The Paolo Giovio Archaeological Museum in Como has been housed for over a century inside Palazzo Giovio, which was the town residence of the Giovio counts. The Museum origins date back to the mid-nineteenth century and its first seat was at the Liceo Classico (Classical Studies High School). In 1894, the continuous increase of the collections led the Municipality of Como to transfer the civic museum and the notarial archive to its current location inside Palazzo Giovio, in the pedestian area within the city walls.

The Palazzo Giovio building, dating back to the late Middle Ages, underwent some changes in the 16th century by Benedetto Giovio but took on its current appearance, which responds to the Lombard Baroque, only later in the 18th century with Giovan Battista, who had large windows in the façade opened and created a loggia above the main entrance door.

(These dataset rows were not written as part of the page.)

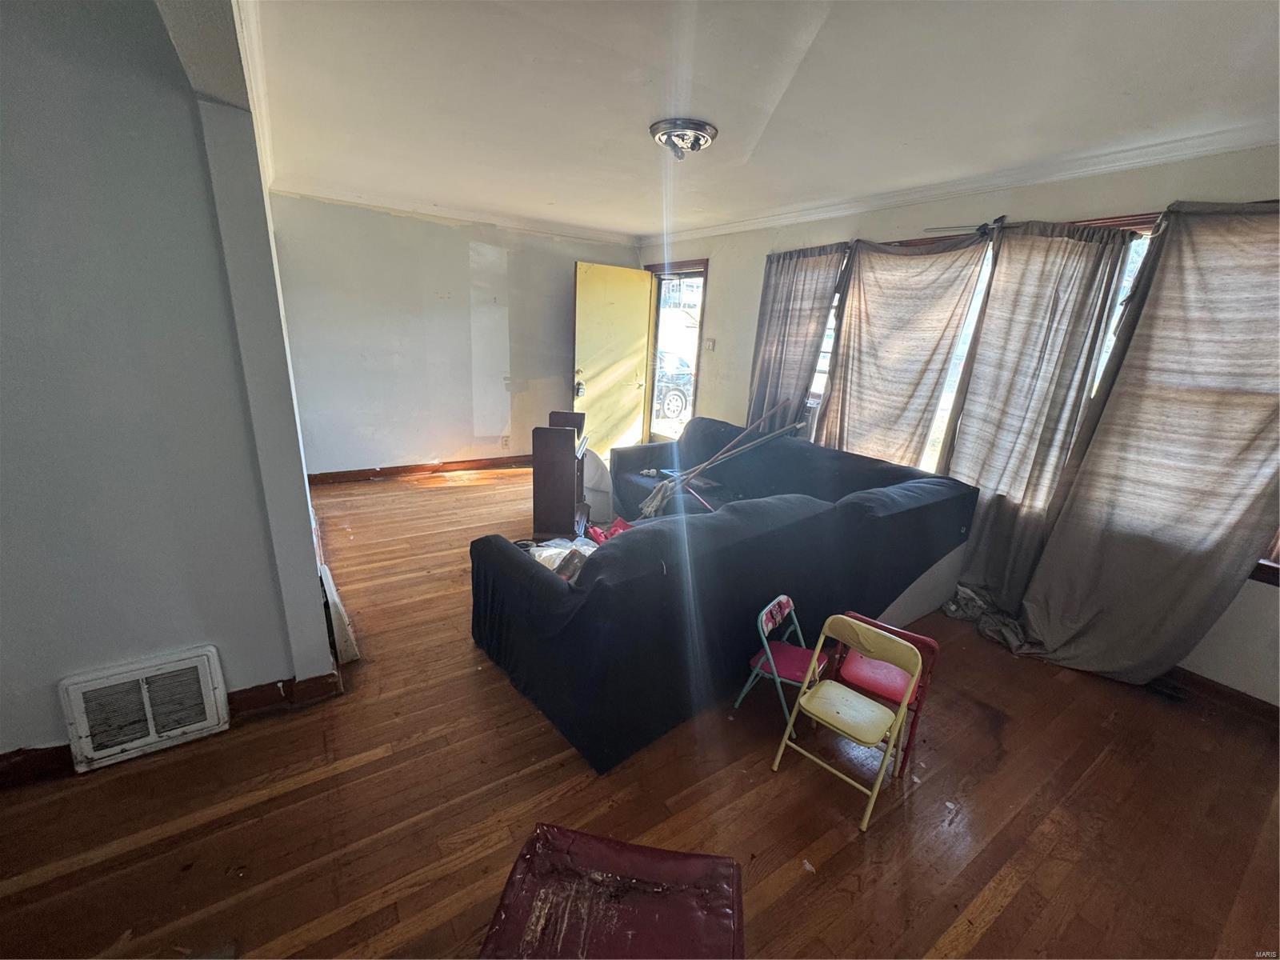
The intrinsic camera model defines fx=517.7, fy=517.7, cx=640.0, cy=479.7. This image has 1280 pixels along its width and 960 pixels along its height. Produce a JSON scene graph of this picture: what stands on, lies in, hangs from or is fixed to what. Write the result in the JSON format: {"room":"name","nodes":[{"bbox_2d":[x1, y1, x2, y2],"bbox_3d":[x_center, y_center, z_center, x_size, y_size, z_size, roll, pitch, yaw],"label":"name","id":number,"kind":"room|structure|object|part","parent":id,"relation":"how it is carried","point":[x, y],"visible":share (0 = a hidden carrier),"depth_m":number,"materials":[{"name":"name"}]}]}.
{"room":"living room","nodes":[
{"label":"living room","id":0,"kind":"room"},
{"bbox_2d":[0,0,341,766],"bbox_3d":[-2.164,-0.191,1.427,2.155,2.504,0.241,-8,21,-33],"label":"left wall","id":1,"kind":"structure","parent":0,"point":[49,716],"depth_m":1.66,"materials":[{"name":"paint"}]},
{"bbox_2d":[58,647,229,771],"bbox_3d":[-1.793,0.825,1.886,0.423,0.324,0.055,-8,21,-33],"label":"wall vent","id":2,"kind":"object","parent":1,"relation":"attached to","point":[208,711],"visible":0.99,"depth_m":1.87,"materials":[{"name":"white metal"}]},
{"bbox_2d":[0,668,344,787],"bbox_3d":[-2.198,0.963,1.772,1.853,0.101,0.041,-8,21,-33],"label":"baseboard","id":3,"kind":"structure","parent":1,"relation":"attached to","point":[57,749],"depth_m":2.08,"materials":[{"name":"brown wood"}]},
{"bbox_2d":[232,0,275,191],"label":"crown molding","id":4,"kind":"structure","parent":1,"relation":"attached to","point":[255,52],"depth_m":2.04,"materials":[{"name":"white paint"}]},
{"bbox_2d":[266,191,642,474],"bbox_3d":[-1.652,-1.347,5.343,3.768,2.512,0.181,-8,21,-33],"label":"back wall","id":5,"kind":"structure","parent":0,"point":[446,230],"depth_m":4.98,"materials":[{"name":"white paint"}]},
{"bbox_2d":[306,453,531,483],"bbox_3d":[-1.937,-0.166,5.549,3.315,0.100,0.020,-8,21,-33],"label":"baseboard","id":6,"kind":"structure","parent":5,"relation":"attached to","point":[385,471],"depth_m":5.31,"materials":[{"name":"brown wood"}]},
{"bbox_2d":[275,178,639,246],"bbox_3d":[-1.479,-2.442,4.785,3.149,0.082,0.101,-8,21,-33],"label":"crown molding","id":7,"kind":"structure","parent":5,"relation":"attached to","point":[608,238],"depth_m":4.65,"materials":[{"name":"white paint"}]},
{"bbox_2d":[500,434,510,448],"bbox_3d":[-1.464,-0.419,5.615,0.077,0.122,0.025,-8,21,-33],"label":"wall socket","id":8,"kind":"object","parent":5,"relation":"attached to","point":[505,439],"visible":0.99,"depth_m":5.61,"materials":[{"name":"white plastic"}]},
{"bbox_2d":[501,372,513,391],"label":"light switch","id":9,"kind":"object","parent":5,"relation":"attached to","point":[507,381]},
{"bbox_2d":[0,464,1279,959],"bbox_3d":[-0.439,0.869,2.654,5.647,0.105,7.061,-8,21,-33],"label":"floor","id":10,"kind":"structure","parent":0,"point":[1018,897],"depth_m":1.78,"materials":[{"name":"brown wood"}]},
{"bbox_2d":[319,563,358,663],"bbox_3d":[-1.506,0.622,2.551,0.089,0.378,0.454,-8,21,-33],"label":"white panel","id":11,"kind":"object","parent":10,"relation":"on","point":[335,617],"visible":0.8,"depth_m":2.41,"materials":[{"name":"white"}]},
{"bbox_2d":[531,408,590,540],"bbox_3d":[-0.582,-0.038,3.919,0.344,0.894,0.540,5,17,4],"label":"wooden cabinet","id":12,"kind":"object","parent":10,"relation":"on","point":[558,439],"visible":0.97,"depth_m":3.72,"materials":[{"name":"brown wood"}]},
{"bbox_2d":[582,448,613,524],"bbox_3d":[-0.418,0.008,4.370,0.448,0.604,0.446,4,17,0],"label":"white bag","id":13,"kind":"object","parent":10,"relation":"on","point":[602,485],"visible":0.49,"depth_m":4.24,"materials":[{"name":"white"}]},
{"bbox_2d":[479,824,744,959],"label":"chair","id":14,"kind":"object","parent":10,"relation":"on","point":[661,854],"visible":1,"depth_m":1.14,"materials":[{"name":"red leather"}]},
{"bbox_2d":[472,415,977,774],"bbox_3d":[0.384,0.257,3.316,2.900,0.815,2.216,-8,21,-33],"label":"sectional sofa","id":15,"kind":"object","parent":10,"relation":"on","point":[515,579],"visible":0.98,"depth_m":2.35,"materials":[{"name":"fabric"}]},
{"bbox_2d":[526,536,599,581],"bbox_3d":[-0.359,0.392,2.562,0.392,0.159,0.358,15,21,33],"label":"plastic bag","id":16,"kind":"object","parent":15,"relation":"on","point":[560,550],"visible":0.35,"depth_m":2.54,"materials":[{"name":"plastic"}]},
{"bbox_2d":[586,517,633,542],"bbox_3d":[-0.144,0.352,3.294,0.314,0.133,0.298,-8,21,-33],"label":"red object","id":17,"kind":"object","parent":15,"relation":"on","point":[621,526],"visible":0.4,"depth_m":3.30,"materials":[{"name":"red plastic"}]},
{"bbox_2d":[638,403,806,516],"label":"mop","id":18,"kind":"object","parent":15,"relation":"on","point":[701,466],"visible":0.96,"depth_m":3.90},
{"bbox_2d":[734,595,826,729],"bbox_3d":[0.642,0.768,2.246,0.310,0.471,0.325,15,21,33],"label":"folding chair","id":19,"kind":"object","parent":10,"relation":"on","point":[764,617],"visible":0.79,"depth_m":2.22,"materials":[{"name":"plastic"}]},
{"bbox_2d":[768,612,919,830],"bbox_3d":[0.768,0.843,1.921,0.347,0.572,0.352,19,23,41],"label":"folding chair","id":20,"kind":"object","parent":10,"relation":"on","point":[804,700],"visible":0.99,"depth_m":1.89,"materials":[{"name":"yellow metal"}]},
{"bbox_2d":[830,610,939,775],"bbox_3d":[0.985,0.834,2.121,0.333,0.510,0.356,15,21,34],"label":"red folding chair","id":21,"kind":"object","parent":10,"relation":"on","point":[915,638],"visible":0.53,"depth_m":2.07,"materials":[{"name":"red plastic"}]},
{"bbox_2d":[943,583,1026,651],"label":"cloth","id":22,"kind":"object","parent":10,"relation":"on","point":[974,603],"visible":0.5,"depth_m":3.01,"materials":[{"name":"grey fabric"}]},
{"bbox_2d":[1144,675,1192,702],"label":"floor vent","id":23,"kind":"object","parent":10,"relation":"in","point":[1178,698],"visible":0.81,"depth_m":2.51,"materials":[{"name":"black metal"}]},
{"bbox_2d":[232,0,1279,241],"bbox_3d":[-0.071,-1.612,1.979,5.175,0.116,6.353,-8,21,-33],"label":"ceiling","id":24,"kind":"structure","parent":0,"point":[637,227],"depth_m":2.08,"materials":[{"name":"white paint"}]},
{"bbox_2d":[648,119,716,159],"bbox_3d":[0.209,-1.671,2.576,0.318,0.109,0.318,-8,21,-33],"label":"ceiling light","id":25,"kind":"object","parent":24,"relation":"attached to","point":[695,127],"visible":0.99,"depth_m":2.50,"materials":[{"name":"silver metal"}]},
{"bbox_2d":[636,142,1279,707],"bbox_3d":[1.817,-0.629,3.559,0.192,2.550,6.755,-8,21,-33],"label":"right wall","id":26,"kind":"structure","parent":0,"point":[722,289],"depth_m":2.81,"materials":[{"name":"paint"}]},
{"bbox_2d":[643,259,707,439],"bbox_3d":[0.375,-1.231,5.858,0.217,2.181,1.122,-8,21,-33],"label":"door frame","id":27,"kind":"structure","parent":26,"relation":"in","point":[698,364],"depth_m":5.71,"materials":[{"name":"brown wood"}]},
{"bbox_2d":[572,262,653,460],"bbox_3d":[-0.313,-1.200,5.714,0.883,2.178,0.160,-10,22,-36],"label":"yellow door","id":28,"kind":"structure","parent":27,"relation":"attached to","point":[626,291],"depth_m":5.64,"materials":[{"name":"yellow paint"}]},
{"bbox_3d":[-0.668,-1.010,5.694,0.092,0.158,0.113,-10,22,-36],"label":"doorknob","id":29,"kind":"part","parent":28,"relation":"part of","materials":[{"name":"silver metal"}]},
{"bbox_2d":[704,337,715,350],"bbox_3d":[0.680,-1.338,5.113,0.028,0.115,0.112,-8,21,-33],"label":"light switch","id":30,"kind":"object","parent":26,"relation":"attached to","point":[711,342],"visible":0.98,"depth_m":5.10,"materials":[{"name":"white plastic"}]},
{"bbox_2d":[644,121,1279,244],"bbox_3d":[1.735,-1.784,3.183,0.094,0.082,5.442,-8,21,-33],"label":"crown molding","id":31,"kind":"structure","parent":26,"relation":"attached to","point":[788,218],"depth_m":2.79,"materials":[{"name":"white paint"}]},
{"bbox_2d":[799,212,1163,486],"bbox_3d":[1.946,-0.684,3.384,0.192,1.687,2.375,-8,21,-33],"label":"window","id":32,"kind":"structure","parent":26,"relation":"in","point":[963,342],"depth_m":3.26,"materials":[{"name":"clear glass"}]},
{"bbox_2d":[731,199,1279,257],"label":"curtain rod","id":33,"kind":"object","parent":26,"relation":"attached to","point":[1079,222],"visible":0.47,"depth_m":2.71,"materials":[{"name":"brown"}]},
{"bbox_2d":[747,243,848,437],"bbox_3d":[1.179,-0.804,4.340,0.142,2.160,0.854,-8,21,-33],"label":"curtain","id":34,"kind":"object","parent":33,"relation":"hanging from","point":[788,310],"visible":0.71,"depth_m":4.19,"materials":[{"name":"fabric"}]},
{"bbox_2d":[815,233,990,467],"bbox_3d":[1.626,-0.545,3.604,0.130,2.181,1.022,-8,21,-33],"label":"curtain","id":35,"kind":"object","parent":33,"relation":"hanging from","point":[950,342],"visible":0.84,"depth_m":3.44,"materials":[{"name":"beige fabric"}]},
{"bbox_2d":[938,220,1136,618],"bbox_3d":[2.098,-0.268,2.889,0.137,2.238,0.702,-8,21,-33],"label":"curtain","id":36,"kind":"object","parent":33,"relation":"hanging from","point":[1061,278],"visible":0.89,"depth_m":2.81,"materials":[{"name":"fabric"}]},
{"bbox_2d":[1013,201,1279,693],"bbox_3d":[2.459,-0.096,2.345,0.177,2.282,0.988,-8,21,-33],"label":"curtain","id":37,"kind":"object","parent":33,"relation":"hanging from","point":[1244,496],"visible":0.97,"depth_m":2.38,"materials":[{"name":"fabric"}]},
{"bbox_2d":[1163,667,1279,726],"bbox_3d":[2.451,0.870,2.856,0.017,0.094,3.713,-8,21,-33],"label":"baseboard","id":38,"kind":"structure","parent":26,"relation":"attached to","point":[1238,694],"depth_m":2.44,"materials":[{"name":"brown wood"}]},
{"bbox_2d":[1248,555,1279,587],"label":"window sill","id":39,"kind":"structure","parent":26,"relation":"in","point":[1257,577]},
{"label":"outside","id":40,"kind":"structure","parent":0,"visible":0},
{"label":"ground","id":41,"kind":"structure","parent":40,"visible":0},
{"bbox_2d":[653,349,694,420],"label":"car","id":42,"kind":"object","parent":41,"relation":"on","point":[679,396],"visible":0.23,"depth_m":11.50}
]}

The Palazzo is U-shaped, made up of a body facing the public area and two wings that inside define a courtyard, open on the fourth side. This type of structure is justified by the presence, on the back, of the embankment of the Roman and medieval walls, which lent itself to be used as a terraced garden (currently not accessible to the public - latest update: February 2018).

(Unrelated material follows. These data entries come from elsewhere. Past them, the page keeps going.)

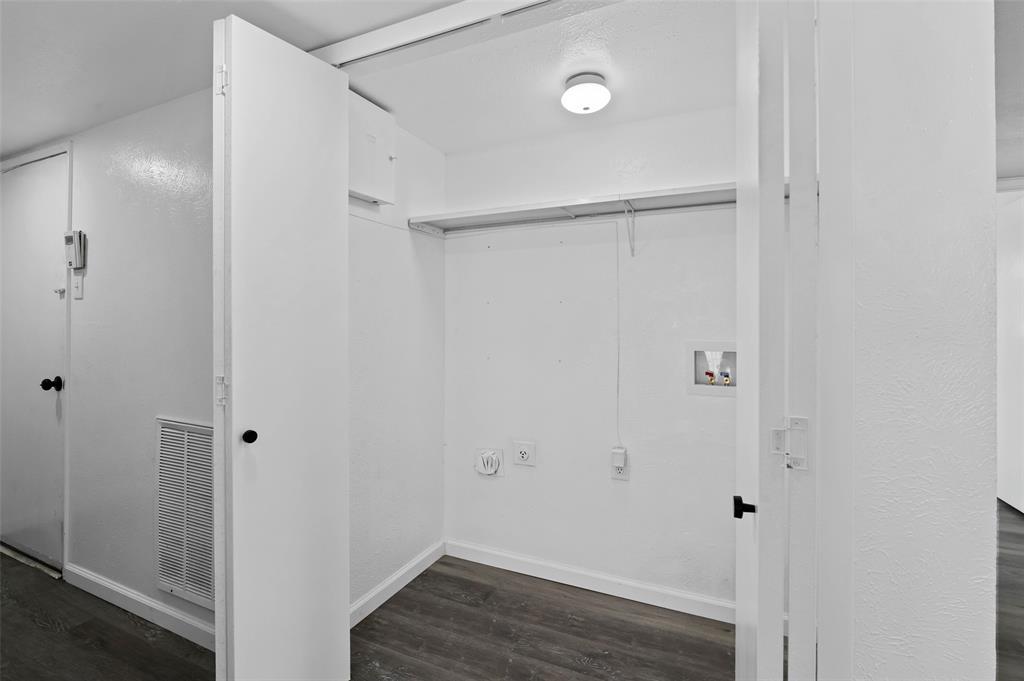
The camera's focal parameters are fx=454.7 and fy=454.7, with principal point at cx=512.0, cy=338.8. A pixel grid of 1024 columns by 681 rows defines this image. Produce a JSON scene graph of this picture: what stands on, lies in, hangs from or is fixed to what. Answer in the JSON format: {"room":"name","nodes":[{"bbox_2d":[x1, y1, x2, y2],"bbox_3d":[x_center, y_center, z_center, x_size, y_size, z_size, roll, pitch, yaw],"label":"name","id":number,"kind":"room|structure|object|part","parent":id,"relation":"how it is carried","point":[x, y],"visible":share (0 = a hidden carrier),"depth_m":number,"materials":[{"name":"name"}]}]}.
{"room":"laundry room","nodes":[
{"label":"laundry room","id":0,"kind":"room"},
{"bbox_2d":[1,84,213,643],"bbox_3d":[-1.950,0.088,2.199,2.974,2.271,0.124,0,1,25],"label":"hallway wall","id":1,"kind":"structure","parent":0,"point":[87,219],"depth_m":2.01,"materials":[{"name":"white paint"}]},
{"bbox_2d":[0,148,67,572],"bbox_3d":[-2.689,0.127,2.479,0.768,2.141,0.113,0,1,25],"label":"entry door","id":2,"kind":"structure","parent":1,"relation":"in","point":[17,219],"depth_m":2.45,"materials":[{"name":"white paint"}]},
{"bbox_3d":[-2.252,0.224,2.240,0.066,0.063,0.070,0,1,25],"label":"doorknob","id":3,"kind":"part","parent":2,"relation":"part of","materials":[{"name":"black metal"}]},
{"bbox_2d":[64,230,85,269],"bbox_3d":[-2.109,-0.428,2.193,0.102,0.189,0.039,0,1,25],"label":"intercom","id":4,"kind":"object","parent":1,"relation":"attached to","point":[69,235],"visible":0.99,"depth_m":2.17,"materials":[{"name":"white plastic"}]},
{"bbox_2d":[72,272,83,298],"bbox_3d":[-2.093,-0.253,2.187,0.073,0.117,0.016,0,1,25],"label":"light switch","id":5,"kind":"object","parent":1,"relation":"attached to","point":[79,284],"visible":0.96,"depth_m":2.18,"materials":[{"name":"white plastic"}]},
{"bbox_2d":[63,562,214,650],"bbox_3d":[-1.504,1.169,1.932,1.619,0.088,0.014,0,1,25],"label":"baseboard","id":6,"kind":"structure","parent":1,"relation":"attached to","point":[87,576],"depth_m":1.97,"materials":[{"name":"white paint"}]},
{"bbox_2d":[154,417,214,612],"bbox_3d":[-1.270,0.699,1.816,0.485,0.707,0.015,0,1,25],"label":"return air vent","id":7,"kind":"object","parent":1,"relation":"attached to","point":[185,433],"visible":0.77,"depth_m":1.84,"materials":[{"name":"white metal"}]},
{"bbox_2d":[1,0,458,160],"bbox_3d":[-1.369,-1.038,0.811,4.886,0.103,2.523,0,1,25],"label":"hallway ceiling","id":8,"kind":"structure","parent":0,"point":[29,143],"depth_m":1.57,"materials":[{"name":"white paint"}]},
{"bbox_2d":[307,0,571,70],"bbox_3d":[-0.008,-0.965,1.332,1.727,0.057,0.116,0,1,25],"label":"door track","id":9,"kind":"object","parent":8,"relation":"attached to","point":[403,24],"visible":0.78,"depth_m":1.41,"materials":[{"name":"white"}]},
{"bbox_2d":[214,9,349,680],"bbox_3d":[-0.708,0.136,1.426,0.172,2.148,0.461,0,1,25],"label":"bifold door","id":10,"kind":"structure","parent":9,"relation":"hanging from","point":[325,108],"depth_m":1.34,"materials":[{"name":"white paint"}]},
{"bbox_2d":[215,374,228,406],"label":"door hinge","id":11,"kind":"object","parent":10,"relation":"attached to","point":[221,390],"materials":[{"name":"white metal"}]},
{"bbox_3d":[-0.857,0.155,1.348,0.028,0.082,0.023,0,1,25],"label":"hinge","id":12,"kind":"part","parent":10,"relation":"part of","materials":[{"name":"metal"}]},
{"bbox_3d":[-0.843,-0.748,1.325,0.025,0.085,0.018,0,1,25],"label":"hinge","id":13,"kind":"part","parent":10,"relation":"part of","materials":[{"name":"metal"}]},
{"bbox_3d":[-0.802,0.295,1.395,0.039,0.040,0.038,0,1,25],"label":"knob","id":14,"kind":"part","parent":10,"relation":"part of","materials":[{"name":"black metal"}]},
{"bbox_2d":[347,108,446,621],"bbox_3d":[-0.628,0.085,2.198,0.122,2.289,1.026,0,1,25],"label":"closet side wall","id":15,"kind":"structure","parent":0,"point":[367,247],"depth_m":2.20,"materials":[{"name":"white paint"}]},
{"bbox_2d":[348,90,396,207],"bbox_3d":[-0.637,-0.785,1.894,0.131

The arrangement of the garden dates back to the last decades of the 18th century, with the creation of the stairway and the beautiful nymphaeum that visitor can admire even from outside the gates of the Museum.

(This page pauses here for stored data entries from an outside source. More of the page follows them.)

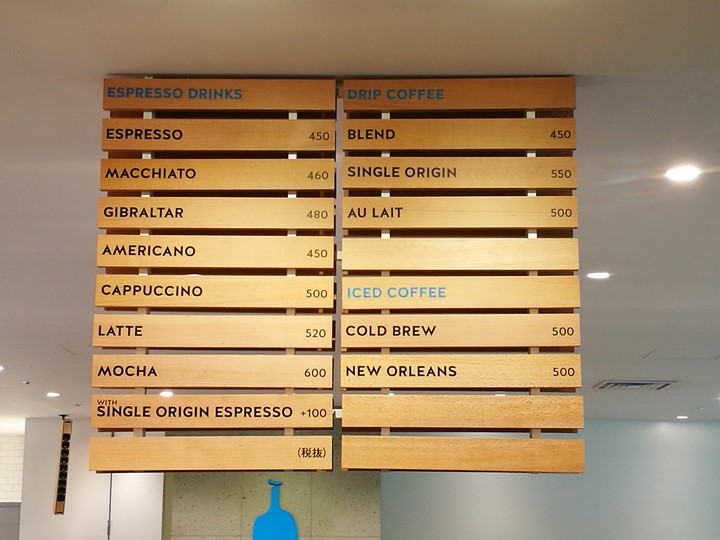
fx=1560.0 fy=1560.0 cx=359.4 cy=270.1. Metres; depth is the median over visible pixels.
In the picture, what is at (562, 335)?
wooden sign
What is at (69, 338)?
ceiling
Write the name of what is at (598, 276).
ceiling light
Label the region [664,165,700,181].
ceiling light
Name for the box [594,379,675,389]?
air vent
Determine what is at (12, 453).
brick wall
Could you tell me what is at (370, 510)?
stone wall
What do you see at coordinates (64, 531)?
white wall
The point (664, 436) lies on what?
blue wall
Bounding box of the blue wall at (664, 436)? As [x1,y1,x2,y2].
[380,416,719,539]
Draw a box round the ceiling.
[0,0,719,433]
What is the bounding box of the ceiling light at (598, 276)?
[585,271,611,279]
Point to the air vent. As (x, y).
(617, 383)
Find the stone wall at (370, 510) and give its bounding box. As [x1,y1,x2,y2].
[164,429,380,539]
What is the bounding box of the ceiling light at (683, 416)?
[676,414,688,419]
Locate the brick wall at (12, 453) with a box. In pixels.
[0,435,23,503]
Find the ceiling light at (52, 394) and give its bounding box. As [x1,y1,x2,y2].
[45,391,60,397]
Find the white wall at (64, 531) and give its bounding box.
[18,416,164,539]
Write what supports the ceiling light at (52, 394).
in the ceiling
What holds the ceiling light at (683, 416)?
in the ceiling
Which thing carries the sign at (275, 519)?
attached to the stone wall at (370, 510)
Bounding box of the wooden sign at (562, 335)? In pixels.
[338,79,586,474]
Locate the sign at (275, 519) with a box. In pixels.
[252,481,298,539]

The frescoes on the main floor reflect the tastes of the eighteenth century: the "Sala Perrone" is entirely decorated with mythological scenes taken from famous paintings by Giovan Battista Rodriguez; next to it is the ballroom, "Sala Barelli", decorated with architectural quadrature by Giuseppe Coduri called il Vignoli; other paintings by Rodriguez are placed in the "Sala Giovio".
The "wedding hall" preserves a series of frescoes by Giovanni Battista Ronchelli in honor of the marriage of Count Giovio with Chiara Parravicini.

The museum was inaugurated in 1897 and the collections were made up of very heterogeneous materials, to which a better arrangement was made over the years with the acquisition of new spaces, starting with the institution of the Historical Museum (Museo Storico of Como) in 1932 until the opening of the Civic Art Gallery (Pinacteca Civica) in 1989 and the last restoration and re-construction works.